Other creative inventors worked on developing revolvers that did not infringe on the Rollin White patent, but to do so required that their revolvers not have bored-through cylinders. As a result, several unique cartridges were developed in the process of making these new revolver designs marketable. While the resulting patent applications were submitted as 'improvements in repeating firearms' or 'improvements in metallic ammunition', few offered any meaningful improvements at all. The revolvers tended to be more complicated and cumbersome to use, and the ammunition was less reliable, as attested to by their generally poor acceptance by the shooting public. That these patent evasions were doomed certainly is obvious in hindsight, considering the fact that the practicality and simplicity of the bored through cylinder has not been improved upon for a revolving firearm to this day. However, this brief period of alternative revolver design produced a number of unusual guns and cartridges that add to the mystique of collecting and, fortunately for collectors, are in most cases not too difficult to find.
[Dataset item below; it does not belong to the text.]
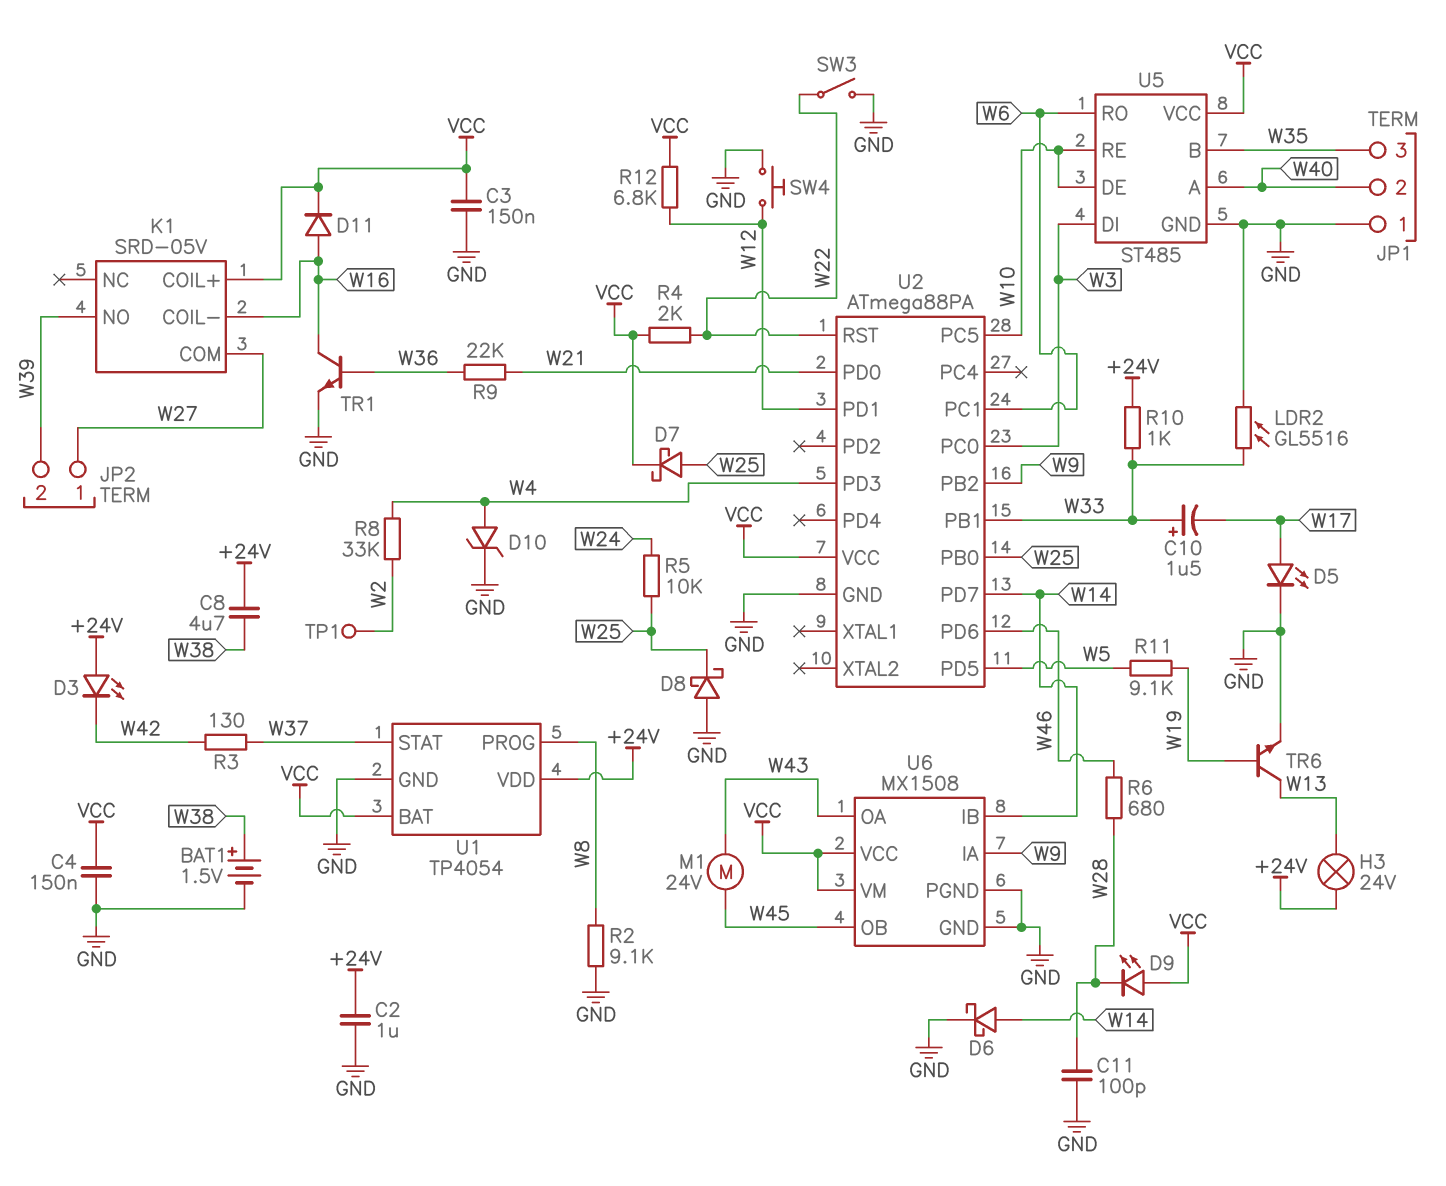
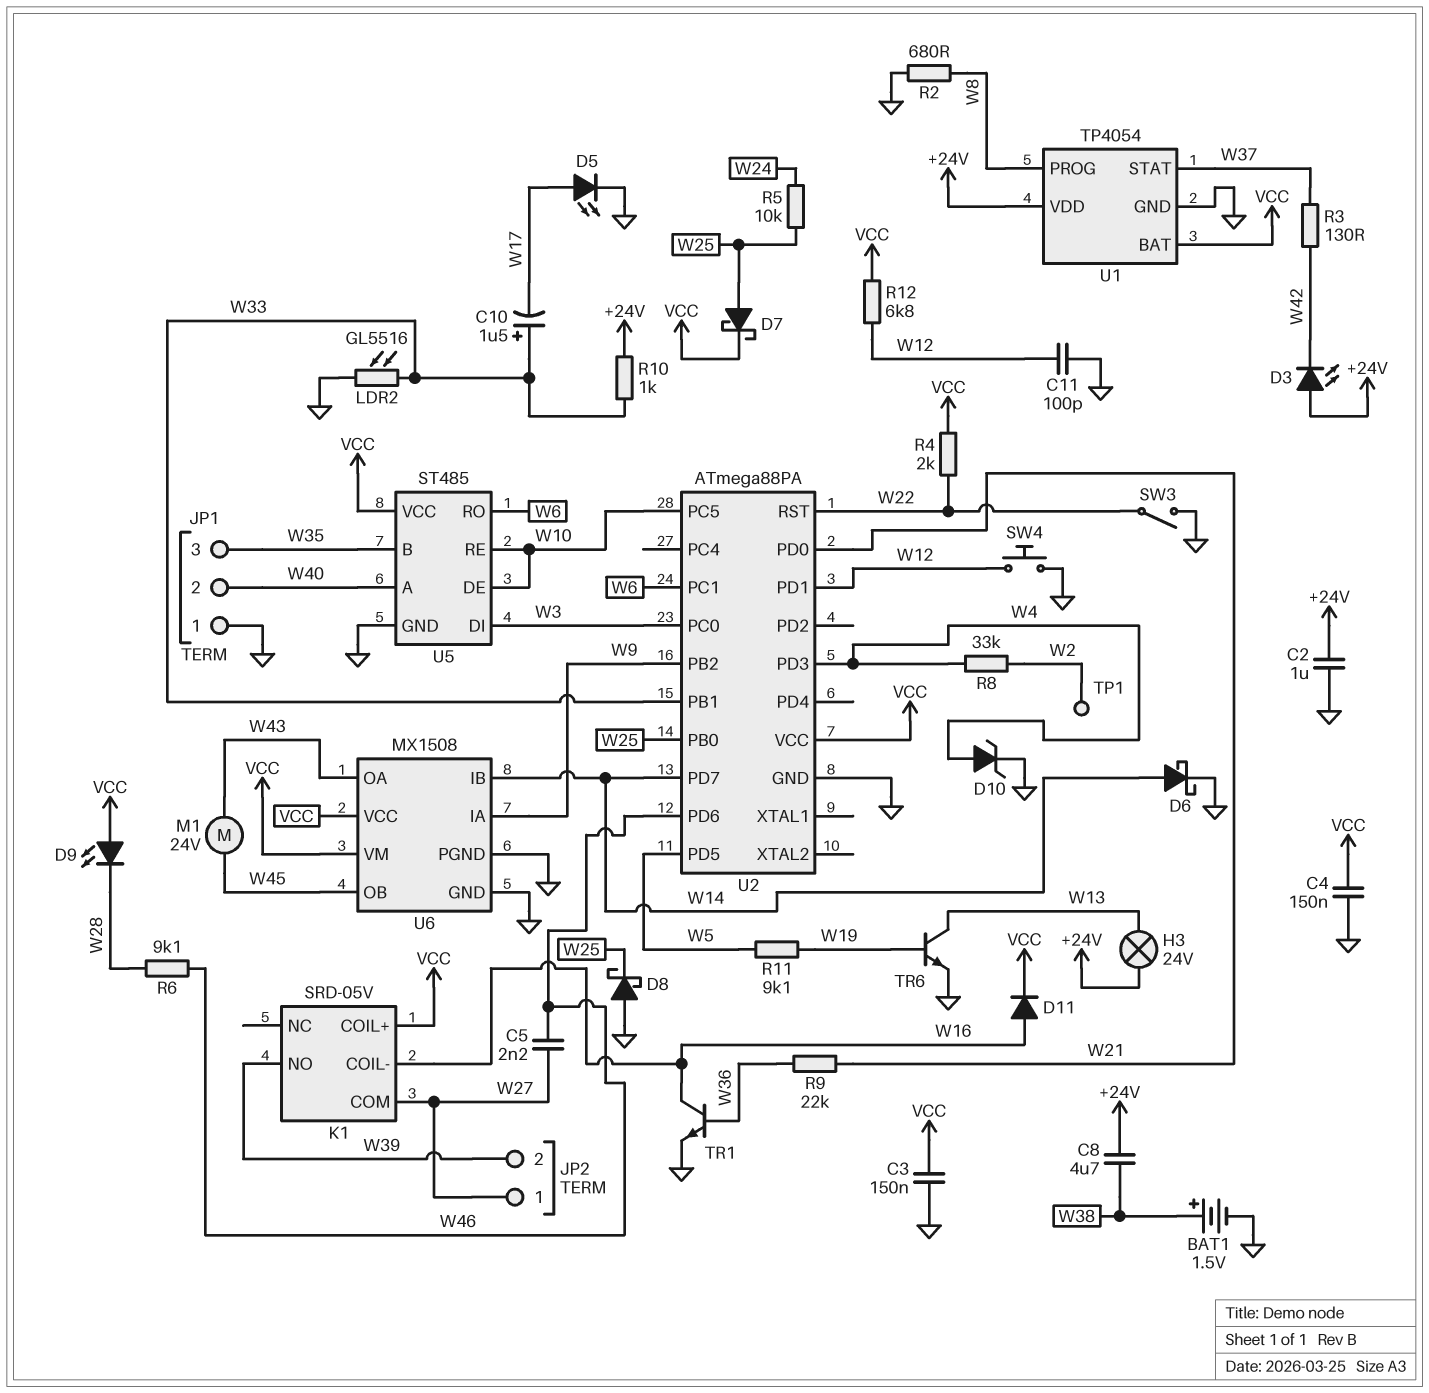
C5: none -> 2.2nF (W27, W46)
C11: 100pF (GND, W28) -> 100pF (GND, W12)
R2: 9.1k (GND, W8) -> 680 (GND, W8)
R6: 680 (W28, W46) -> 9.1k (W28, W46)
The first and one of the more popular among the evasions was Willard Ellis and John White's revolver, for which they received U.S. patent 24,726 on July 12, 1859.
The patent is for the revolver, or more precisely for the cylinder of a revolver, which was intended to be loaded from the front in order to circumvent Rollin White's patent on the bored through cylinder. The cartridges for this revolver had a cupped base, and were fired by the hammer striking the inside edge of the cup. These cartridges becam known as cup-primed cartridges. The patent drawing includes the cartridge in Figure 1, showing it's flat based cup and flanged case mouth, ready to be inserted into the chamber from the front of the cylinder. I have included the complete patent drawing and specifications below.
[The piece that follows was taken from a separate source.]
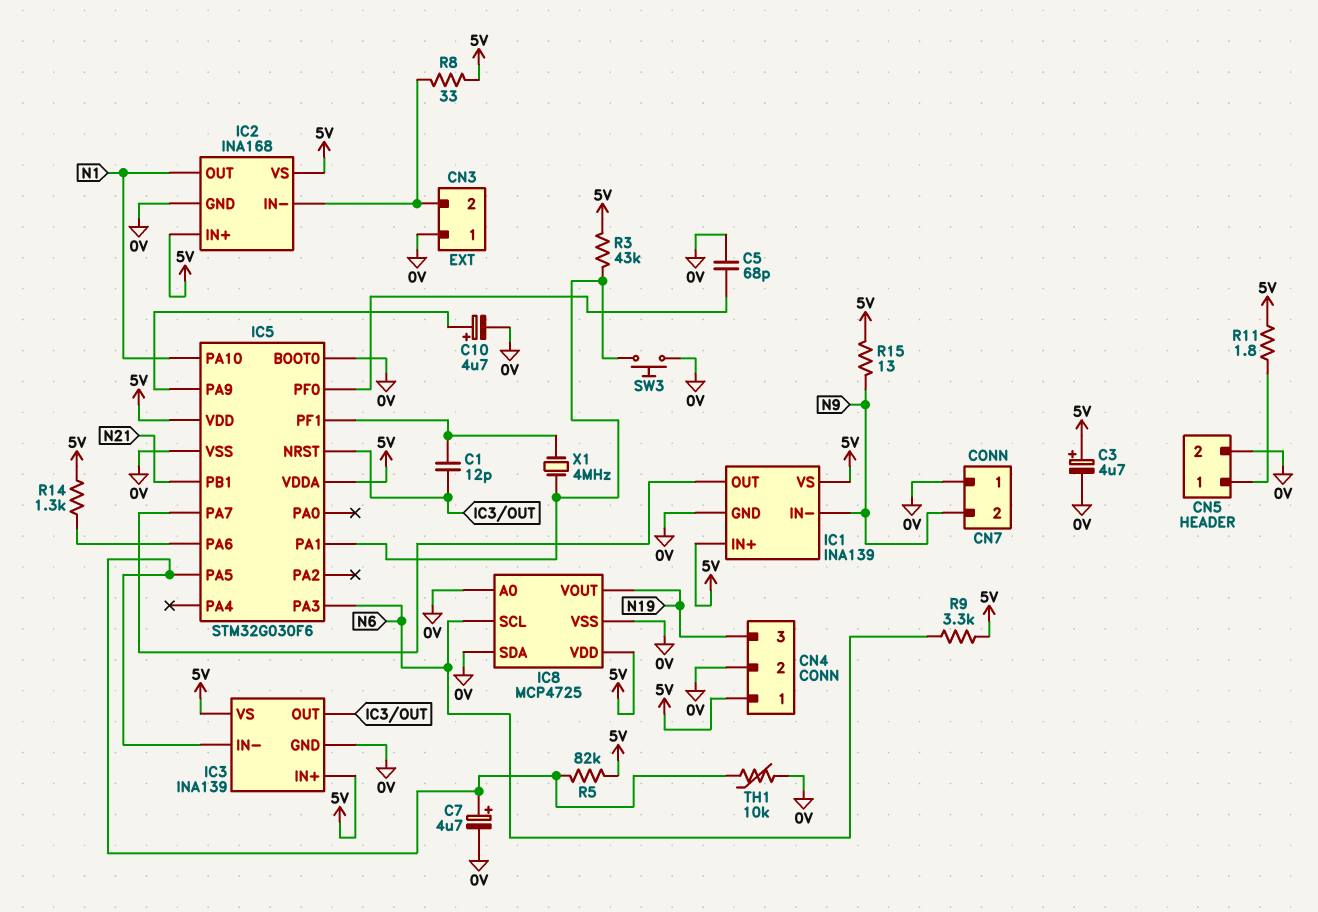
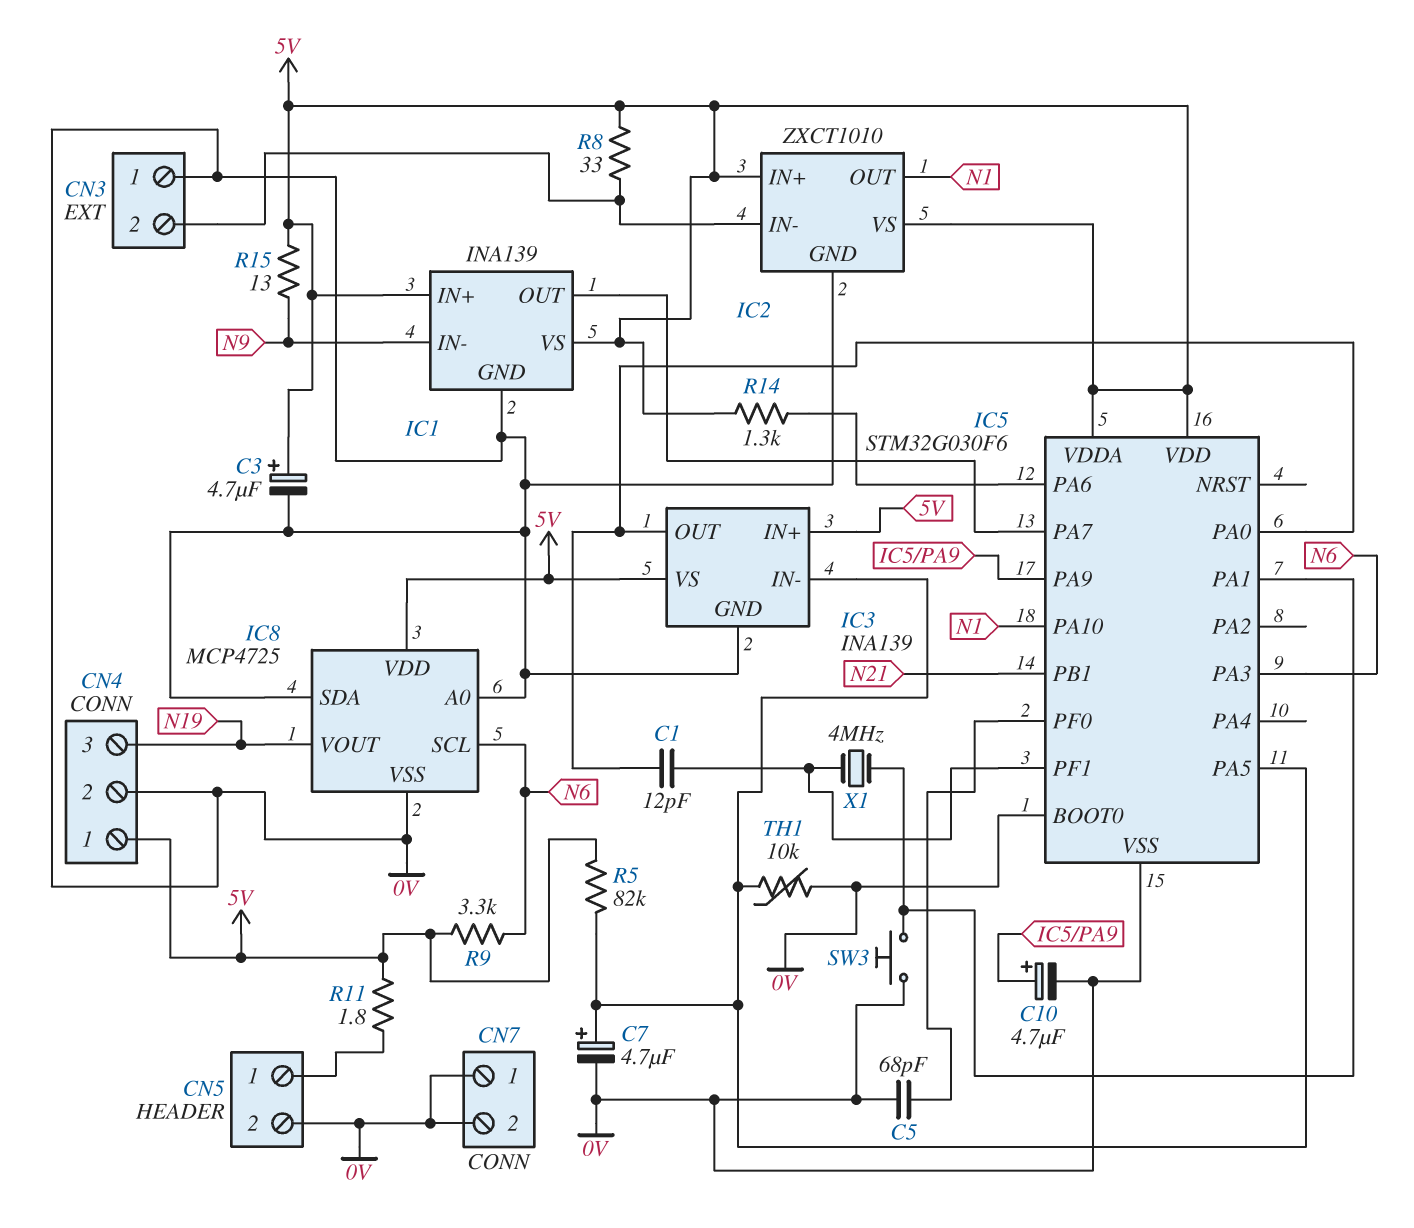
CN7 pin 2: N9 -> 0V
IC2: INA168 -> ZXCT1010
IC5 pin NRST: IC3/OUT -> none
IC5 pin PA0: none -> IC3/OUT
R3: 43k (5V, IC5/PA1) -> none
The revolvers were manufactured beginning in the early to mid 1860s by the Plant's Manufacturing Company of New Haven, Connecticut, and The Eagle Arms Company of New Your. They were made in two sizes, with Eagle producing approximately 20,000 of the small frame pocket revolvers in .28 and .30 caliber, and Plant producing approximately 1,200 of the large frame 'Army' revolvers in .42 caliber in three different models over its production life. With the expiration of the Rollin White patent and, more importantly, Smith & Wesson's choke hold on revolver manufacturing in the United States, the resulting flood of new, more practical revolver designs in both rim fire and center fire killed the demand for the patent evasion revolvers. Production of the Plant and Eagle cup- primed revolvers probably ended in the early 1870s. . This photo shows all of the cup-primed cartridge variations in my collection, including from the left an unheadstamped .28 caliber, three .30 caliber variations (raised P headstamp, raised A headstamp and unheadstamped), and two unheadstamped .42 caliber variations, the first with a heavy case cannelure and the other with a light cannelure. None of the cartridges shown have the flat cup base, which was used only for the earliest production cartridges. In addition, the .30 cartridges seem to be the only ones that are found with headstamps.